Potash winding started in 1896 with 32,100 tonnes; from 24 February 1898, after the Chlorkaliumfabrik was completed, refined potassium chloride fertiliser was despatched. The Brügmannschacht and the Raudeschacht (Schacht IV) were the only two shafts kept partially in operation during the First World War. The underground workings of the Brügmannschacht reach the 670-metre level and extend to 1,150 metres where rock salt is still extracted.
Today the shaft serves as the visitor descent shaft of the Erlebnisbergwerk Glückauf, carrying visitors to the 670-metre level by cage.
Map
History
The Brügmannschacht was the first shaft of the Kaliwerk Glückauf Sondershausen, founded by the entrepreneur Heinrich Leonhard Brügmann (1832–1893) from Brünninghausen bei Dortmund, who was both a trained mine surveyor (Markscheider), director of the Dortmunder Union-Brauerei, and a member of the Grubenvorstand of the Gewerkschaft Wilhelmshall zu Anderbeck. On 13 March 1891 Brügmann applied to the princely Landrat in Sondershausen for a Schürfschein; the licence was granted on 15 June 1891 and the first exploratory bore began at the Gänsespitze near Jecha on 1 August 1891. On 1 December 1891 rock salt was found at 465.2 metres depth, and six months later a 25-metre carnallite seam, the Kaliflöz Staßfurt, was intersected at 616 metres.

Recorded data:

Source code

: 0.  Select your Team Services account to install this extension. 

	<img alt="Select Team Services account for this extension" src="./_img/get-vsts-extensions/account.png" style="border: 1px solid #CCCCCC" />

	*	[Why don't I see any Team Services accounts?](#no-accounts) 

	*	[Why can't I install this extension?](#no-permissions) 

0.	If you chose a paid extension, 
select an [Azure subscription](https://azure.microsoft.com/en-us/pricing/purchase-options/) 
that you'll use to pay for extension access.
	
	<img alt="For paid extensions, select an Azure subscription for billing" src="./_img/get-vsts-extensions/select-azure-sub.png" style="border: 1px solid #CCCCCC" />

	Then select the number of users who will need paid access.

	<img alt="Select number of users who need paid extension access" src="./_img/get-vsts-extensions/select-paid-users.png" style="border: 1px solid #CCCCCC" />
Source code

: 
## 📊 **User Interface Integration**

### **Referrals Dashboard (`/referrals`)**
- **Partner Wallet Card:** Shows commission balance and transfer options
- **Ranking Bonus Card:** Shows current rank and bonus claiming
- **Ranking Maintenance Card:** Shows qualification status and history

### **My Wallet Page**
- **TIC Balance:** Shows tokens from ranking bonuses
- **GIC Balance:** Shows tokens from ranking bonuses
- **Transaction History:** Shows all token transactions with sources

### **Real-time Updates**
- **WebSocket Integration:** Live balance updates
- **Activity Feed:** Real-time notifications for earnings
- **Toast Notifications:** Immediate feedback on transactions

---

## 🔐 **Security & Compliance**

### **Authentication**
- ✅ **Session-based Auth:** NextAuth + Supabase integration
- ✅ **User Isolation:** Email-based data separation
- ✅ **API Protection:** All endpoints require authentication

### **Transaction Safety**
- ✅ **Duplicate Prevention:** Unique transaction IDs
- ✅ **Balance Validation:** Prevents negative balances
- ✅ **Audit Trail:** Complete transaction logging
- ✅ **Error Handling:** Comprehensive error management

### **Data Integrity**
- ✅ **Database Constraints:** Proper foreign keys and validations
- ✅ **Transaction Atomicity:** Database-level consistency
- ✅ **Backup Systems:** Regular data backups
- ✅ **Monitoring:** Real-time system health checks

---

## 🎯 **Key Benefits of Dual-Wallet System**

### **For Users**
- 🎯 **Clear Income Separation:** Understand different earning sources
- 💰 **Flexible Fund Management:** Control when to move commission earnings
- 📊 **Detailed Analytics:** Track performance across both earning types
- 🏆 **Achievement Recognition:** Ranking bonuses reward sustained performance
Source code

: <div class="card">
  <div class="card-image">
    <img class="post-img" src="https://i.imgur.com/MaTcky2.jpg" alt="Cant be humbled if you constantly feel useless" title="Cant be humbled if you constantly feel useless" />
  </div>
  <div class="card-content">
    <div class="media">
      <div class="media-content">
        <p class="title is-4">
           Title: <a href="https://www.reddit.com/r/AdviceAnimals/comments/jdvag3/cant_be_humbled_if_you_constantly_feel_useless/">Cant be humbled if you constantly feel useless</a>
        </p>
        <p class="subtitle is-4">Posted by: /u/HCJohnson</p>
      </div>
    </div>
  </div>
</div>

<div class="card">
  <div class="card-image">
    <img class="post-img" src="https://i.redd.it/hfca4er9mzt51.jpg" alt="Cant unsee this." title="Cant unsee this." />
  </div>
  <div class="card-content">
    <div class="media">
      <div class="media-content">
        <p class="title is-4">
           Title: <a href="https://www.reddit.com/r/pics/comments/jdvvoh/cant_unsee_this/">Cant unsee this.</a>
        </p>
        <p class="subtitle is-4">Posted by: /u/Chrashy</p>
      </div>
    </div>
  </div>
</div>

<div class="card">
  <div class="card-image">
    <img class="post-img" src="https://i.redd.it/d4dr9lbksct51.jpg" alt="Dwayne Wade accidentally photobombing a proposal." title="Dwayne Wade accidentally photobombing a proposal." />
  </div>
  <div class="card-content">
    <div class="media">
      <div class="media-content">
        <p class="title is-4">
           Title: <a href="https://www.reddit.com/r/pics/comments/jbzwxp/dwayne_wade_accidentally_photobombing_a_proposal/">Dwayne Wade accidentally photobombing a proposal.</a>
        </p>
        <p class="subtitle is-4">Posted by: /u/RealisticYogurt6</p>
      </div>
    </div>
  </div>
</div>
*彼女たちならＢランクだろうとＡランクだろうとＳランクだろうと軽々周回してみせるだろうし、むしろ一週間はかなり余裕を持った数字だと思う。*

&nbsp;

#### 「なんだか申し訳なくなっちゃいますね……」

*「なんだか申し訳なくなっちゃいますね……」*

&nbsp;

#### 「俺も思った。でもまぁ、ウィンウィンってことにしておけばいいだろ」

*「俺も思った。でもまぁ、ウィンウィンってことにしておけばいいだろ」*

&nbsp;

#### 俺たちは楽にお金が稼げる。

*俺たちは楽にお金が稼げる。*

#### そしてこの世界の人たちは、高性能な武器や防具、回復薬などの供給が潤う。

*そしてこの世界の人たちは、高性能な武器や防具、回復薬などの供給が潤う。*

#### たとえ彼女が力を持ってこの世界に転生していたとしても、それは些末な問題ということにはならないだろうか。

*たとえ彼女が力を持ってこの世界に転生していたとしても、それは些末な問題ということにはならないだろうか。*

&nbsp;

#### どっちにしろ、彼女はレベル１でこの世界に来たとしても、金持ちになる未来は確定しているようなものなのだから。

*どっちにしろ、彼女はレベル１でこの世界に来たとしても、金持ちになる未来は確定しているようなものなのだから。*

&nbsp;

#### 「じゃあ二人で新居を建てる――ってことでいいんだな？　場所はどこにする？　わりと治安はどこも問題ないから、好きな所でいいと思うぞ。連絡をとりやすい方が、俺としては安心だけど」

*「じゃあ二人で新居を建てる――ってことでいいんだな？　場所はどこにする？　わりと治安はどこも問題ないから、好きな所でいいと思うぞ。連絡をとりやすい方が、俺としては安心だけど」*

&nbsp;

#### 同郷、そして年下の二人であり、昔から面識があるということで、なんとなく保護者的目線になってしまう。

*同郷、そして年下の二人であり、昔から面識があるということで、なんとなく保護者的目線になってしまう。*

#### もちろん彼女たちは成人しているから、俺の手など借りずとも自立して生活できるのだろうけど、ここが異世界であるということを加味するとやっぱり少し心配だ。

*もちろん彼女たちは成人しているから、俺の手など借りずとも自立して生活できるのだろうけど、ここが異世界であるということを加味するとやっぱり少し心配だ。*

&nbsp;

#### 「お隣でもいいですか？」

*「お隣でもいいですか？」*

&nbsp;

WHAT THE TASK ASKS
Copy out everything from "Potash winding started" down to "is still extracted." in the text on the Brügmannschacht, word for word.

RESULT
Potash winding started in 1896 with 32,100 tonnes; from 24 February 1898, after the Chlorkaliumfabrik was completed, refined potassium chloride fertiliser was despatched. The Brügmannschacht and the Raudeschacht (Schacht IV) were the only two shafts kept partially in operation during the First World War. The underground workings of the Brügmannschacht reach the 670-metre level and extend to 1,150 metres where rock salt is still extracted.